They are the indicators present on a carcass that enable the quality of that carcass to be assessed.

In modern abattoirs (EEC Approved) carcase grading is done by verterinary officers working for the Meat Hygiene Service.

The officers assess a carcass against criteria that should be applied in all EEC Member States.

The grades are determined by visual inspection, the genaral shape and confirmation (muscle definition and meat to bone ratio) is the first criteria, the initials E.U.R.O.P. are used to establish the first grade, E being Excellent and P being Poor - The latter is often used in manufactured product that include ready meals.

A number is then applied to the grade - the number relates to the amount of fat present on the outer surface of the carcass, 4 being the optimum.

The letters L and H indicate Light and Heavy.

Broughs Butchers specify animals (cattle) that meet or exceed the designated grade of R 4L.

A similar grading system for lambs is used, pigs are also graded but accompanied with a probe number. Following slaughter, a probe (needle) is pressed into the back of the carcass at several places, the depth of fat is measured and the overall probe number is recorded as part of the grade assessment.

Sex, age and origin for each animal is recorded on an ear tag, to enable full traceability.

Years before the European grading system was introduced butchers had to use their eyes and experience to establish, age,sex, breed (general) and ratio's.


Traditional way of assessing quality

Many years ago in the summer holidays, my brothers and I accompanied my father Peter to Stanley Meat Market on Prescott Road in Liverpool, Monday and Wednesday each week.

We saw all that went on, thousands of carcases hanging on a fascinating overhead rail system, the fun, the banter, the bargaining and the deals. My father taught us about the quality marks that we should observe in determining a good carcass.

It was an absorbing business, in those days Stanley meat market was a bustling colourful place with people and characters to match.

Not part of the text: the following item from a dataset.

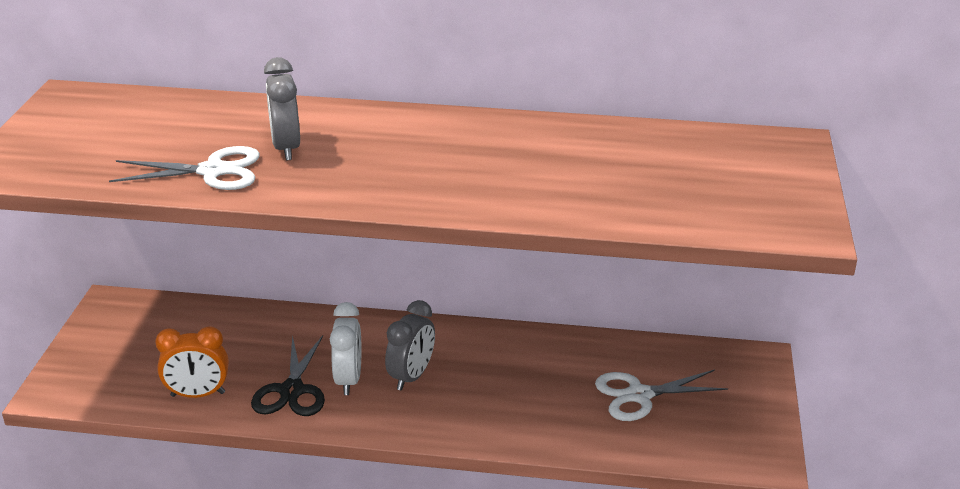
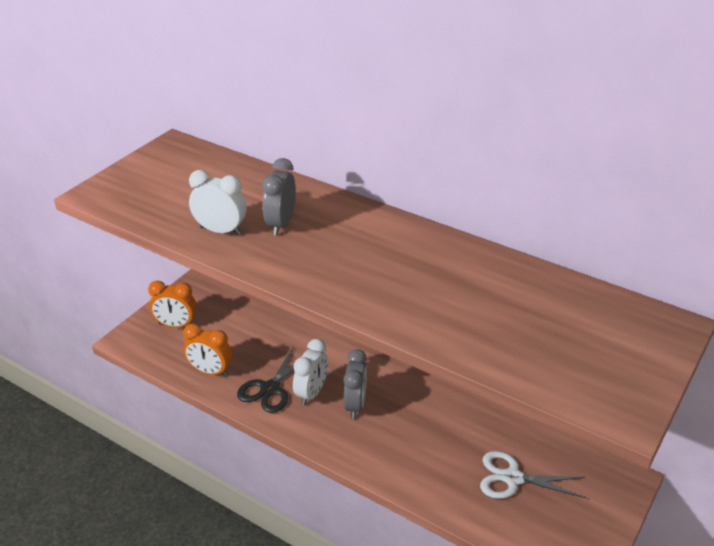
camera: 25 degrees right, 5 degrees up
white scissors [109,146,260,190] -> white clock [189,170,246,235]
grey clock [385,300,435,391] -> grey clock turned 45 degrees counterclockwise [343,349,367,419]
none -> orange clock [148,281,197,328]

A lot of meat was pitched, and so an appreciative eye for a good carcass was exercised on every visit.

I enjoyed every minute of the experience, eventually a quick inspection would tell me the age, sex, condition, and quality of the examined carcass, and in those days it was possible to identify breed with reasonable accuracy.

The quality marks that I learned as a boy have stood me in good stead, I fancy that I am still able to make an informed guess to establish a the finer characteristics of a carcass.

These days, we have fewer abattoirs and fewer wholesalers, the burgeoning rails of carcass that were Stanley have gone and European specifications have replaced the hands on selection techniques.

These days carcasses are graded on the slaughter line by a veterinary officer, the grading is pretty consistent and once a specification is established between the wholesaler and the butcher - a visual inspection is not required.

There will of course always be argument, perhaps between the farmer and the veterinary officer (the farmer is paid on grade) or the wholesaler and the butcher when the grade paid for is not the one received.

All in all, I am delighted that my career included visiting the market, the hands on physical examination, the banter and the haggle!